An exhibition of empty dresses and blood red ropes hanging inside an underground tunnel dug by concentration camp inmates in Austria during World War II seeks to bring the public closer to the "unspeakable" in memory of the victims of Nazism, its creators say.

'Empty body' art in tunnels dug by Austria concentration camp inmates

“We can bring what happened here closer to people… It is possible to perhaps make the unspeakable more tangible for people,” Wolfgang Quatember, manager of the Ebensee camp memorial and museum, told AFP.

The Ebensee concentration camp was erected as a labour camp in the picturesque mountainous region around Salzburg in Austria, the country where Adolf Hitler was born and which he annexed in 1938.

More than 27,000 men from 20 different nationalities, a third of them Jewish, were imprisoned at Ebensee between 1943 and 1945.

The inmates were forced to dig underground tunnels to be used to research and develop missiles — plans which were never carried out.

More than 8,000 people died there, with the tunnels still today “proof of forced labour,” according to Quatember, who described the exhibition, which opened last week, as a “balancing act” to respectfully honour the memory of those at the concentration camp.

Conceived by internationally renowned Japanese artist Chiharu Shiota, 280 kilometres (170 miles) of red ropes have been suspended from the tunnel ceiling.

The ropes connect immense ghostly dresses, seemingly floating in the air like “an empty body”, symbolising “absence in the existence”, according to Shiota.
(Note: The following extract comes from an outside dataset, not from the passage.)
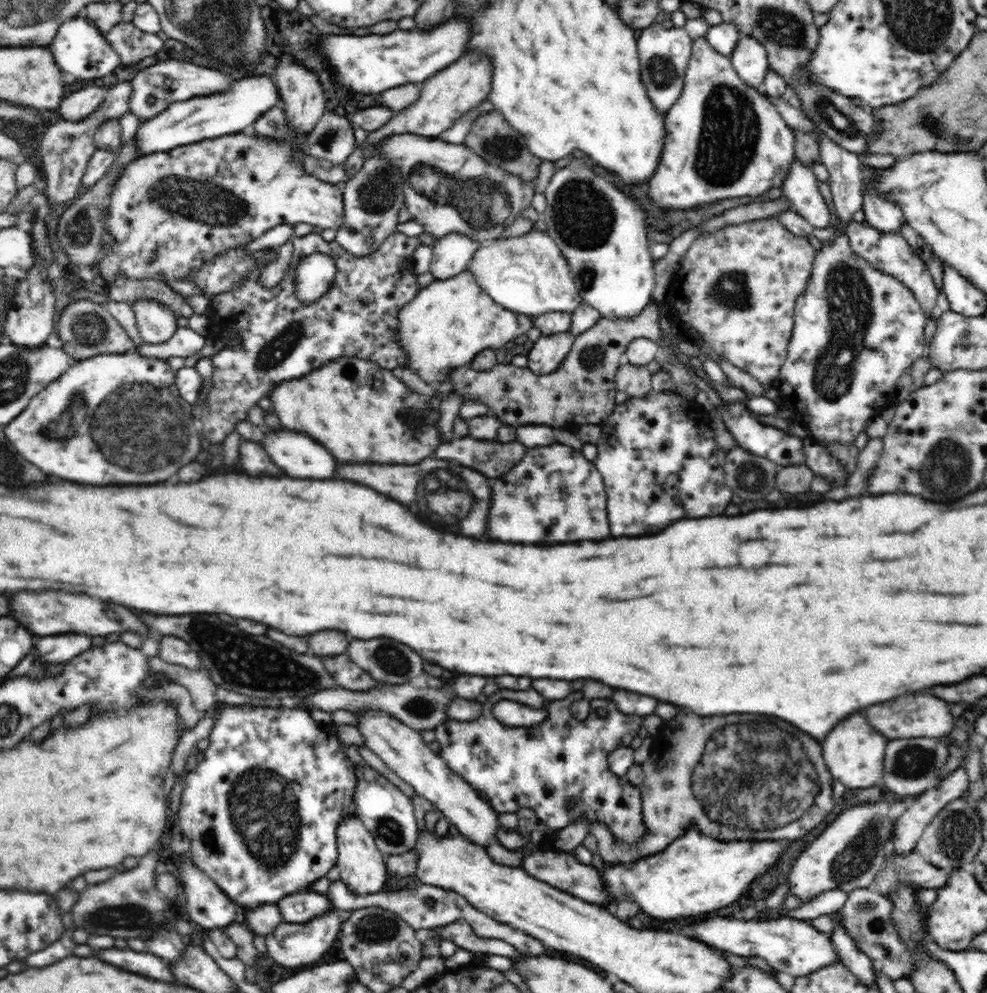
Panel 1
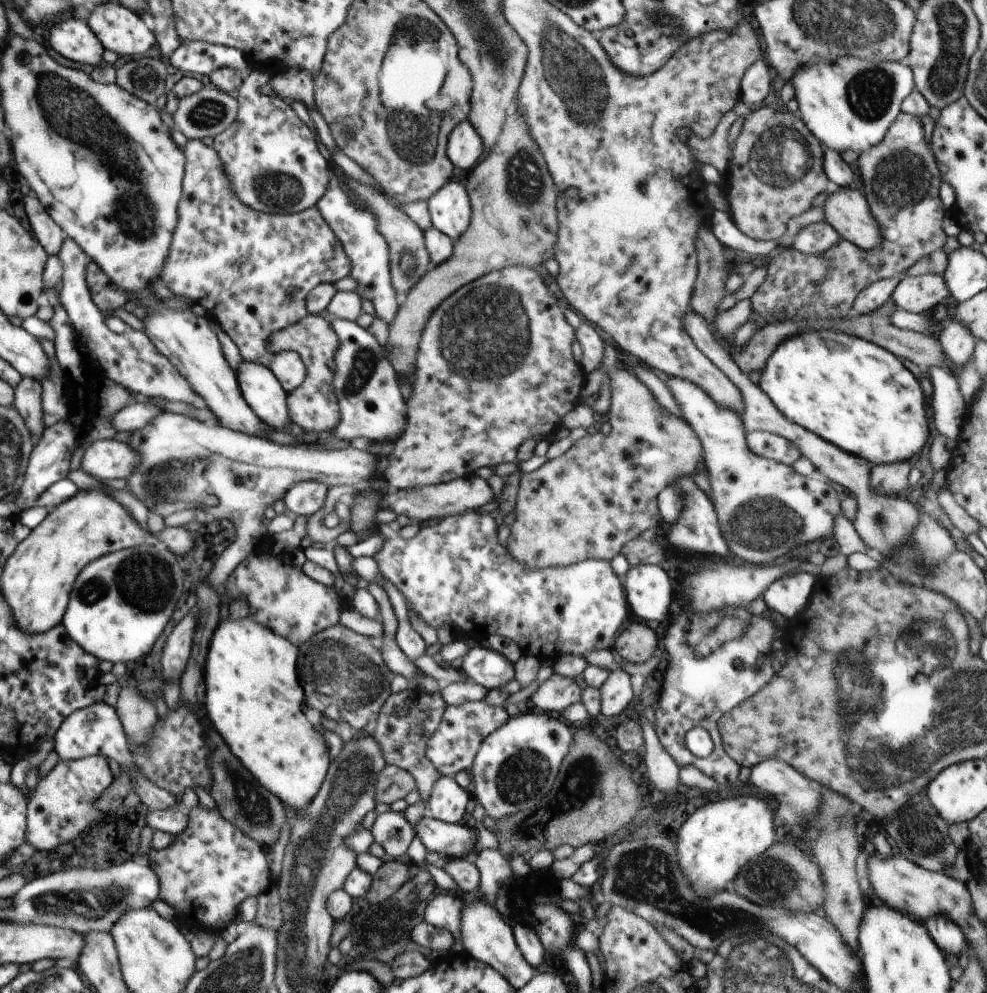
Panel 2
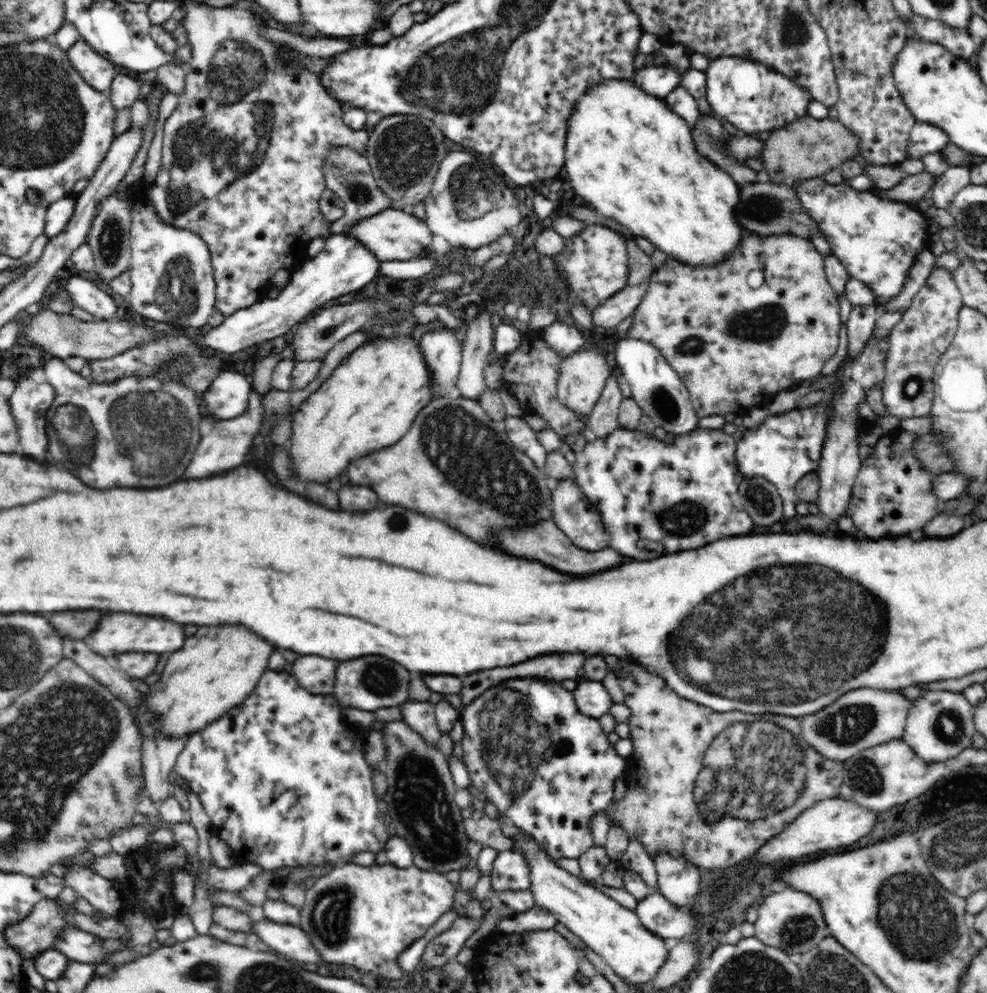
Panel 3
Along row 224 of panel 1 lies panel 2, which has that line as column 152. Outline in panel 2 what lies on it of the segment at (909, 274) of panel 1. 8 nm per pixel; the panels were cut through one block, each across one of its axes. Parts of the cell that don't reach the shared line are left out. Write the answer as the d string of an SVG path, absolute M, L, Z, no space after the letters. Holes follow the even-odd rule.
M200 804L189 810L189 823L184 832L177 835L168 848L150 849L147 857L150 868L160 883L159 898L174 910L176 918L187 920L190 927L220 932L233 921L237 921L238 905L247 898L266 892L274 883L271 879L267 851L255 840L246 836L239 828L228 822L215 808L208 810Z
Visitors walk along an installation of floating red ropes and empty dresses during the opening of Japanese artist Chiharu Shiota’s exhibition in the tunnel of the former Ebensee concentration camp in the Salzkammergut, 250 km west of Vienna, Austria, on 26 April 2024. (Photo by KERSTIN JOENSSON / AFP)
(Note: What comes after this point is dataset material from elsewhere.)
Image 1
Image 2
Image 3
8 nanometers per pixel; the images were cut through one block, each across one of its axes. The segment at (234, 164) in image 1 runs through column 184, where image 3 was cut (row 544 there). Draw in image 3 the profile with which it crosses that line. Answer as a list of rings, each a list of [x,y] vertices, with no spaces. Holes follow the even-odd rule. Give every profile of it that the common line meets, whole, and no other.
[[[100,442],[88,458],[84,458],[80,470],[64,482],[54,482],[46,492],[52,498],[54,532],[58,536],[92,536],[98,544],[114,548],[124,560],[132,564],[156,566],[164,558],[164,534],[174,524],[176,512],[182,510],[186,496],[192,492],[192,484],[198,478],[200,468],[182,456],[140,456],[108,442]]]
Shiota, 51, said she used red as the colour of destiny and fate in Japan and of blood, which carries “everything, like family or nationality or religion”.

Having lived in Germany for 26 years, Shiota said she was well aware of the concentration camps that Nazi Germany built but had not been to Ebensee until she was asked to exhibit there.

With Japan allied to Nazi Germany originally, Shiota told the daily Die Presse she regrets that her native country has not done more work of remembrance so far.

The show titled “Where are we now?” runs until September in the Alpine Salzkammergut lake region, which has been elected European capital of culture for this year.

Previously, the dark, cold tunnels also hosted an opera composed in the Theresienstadt ghetto, north of Prague, where Jews were detained during World War II.

“I had never dared to enter (the tunnels) before because it seemed oppressive… But this installation allowed me to take the step,” Monika Fritsch, a 60-year-old content creator who came to the inauguration of Shiota’s installation, told AFP.